The diversification of the energy matrix, combined with the use of renewable and
less polluting fuels in internal combustion engines, has encouraged numerous
research efforts both nationally and internationally. In this context, the
utilization of waste for biofuel production stands out as a promising
alternative, offering a clean and economically viable energy source. Biogas is
one of the most sustainable options and has been widely used in the industry.
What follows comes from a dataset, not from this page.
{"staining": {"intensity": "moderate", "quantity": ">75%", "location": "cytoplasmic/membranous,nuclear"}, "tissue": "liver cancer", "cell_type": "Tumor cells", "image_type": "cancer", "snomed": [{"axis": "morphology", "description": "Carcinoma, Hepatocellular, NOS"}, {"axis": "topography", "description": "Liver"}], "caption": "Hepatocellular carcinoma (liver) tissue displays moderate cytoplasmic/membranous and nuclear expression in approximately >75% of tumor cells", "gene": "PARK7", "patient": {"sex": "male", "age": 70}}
However, it presents low lower heating values (LHV) and difficulties in burning
stoichiometric mixtures, which compromise engine performance, resulting in
higher specific fuel consumption and lower power output compared to fossil
fuels. To address this challenge, this study aimed to improve biogas combustion
in internal combustion engines by investigating the application of a new
pre-chamber ignition system in the combustion process and engine performance
parameters. For this, experimental tests were conducted with two biofuel
concentrations for evaluation: (100% CNG) and (85% CNG + 15% CO2),
enriching the stoichiometric mixture and applying calibration methodologies in a
single-cylinder engine adapted to operate with biogas, assessing engine
performance parameters and gas emissions. The application of pre-chamber
ignition showed significant improvements in energy efficiency, resulting in
approximately a 12% torque gain in stoichiometric mixtures, contributing to more
efficient combustion and a reduction in hydrocarbon emissions. The use of
mixtures in the range of 1.0 to 1.2 led to emission reductions between 60% and
35% compared to the engine without the pre-chamber, demonstrating the
pre-chamber’s ability to promote more complete combustion even in leaner
mixtures. The data obtained provide valuable insights for the development and
application of new technologies in biogas-powered internal combustion engines,
contributing to advancements in this research area.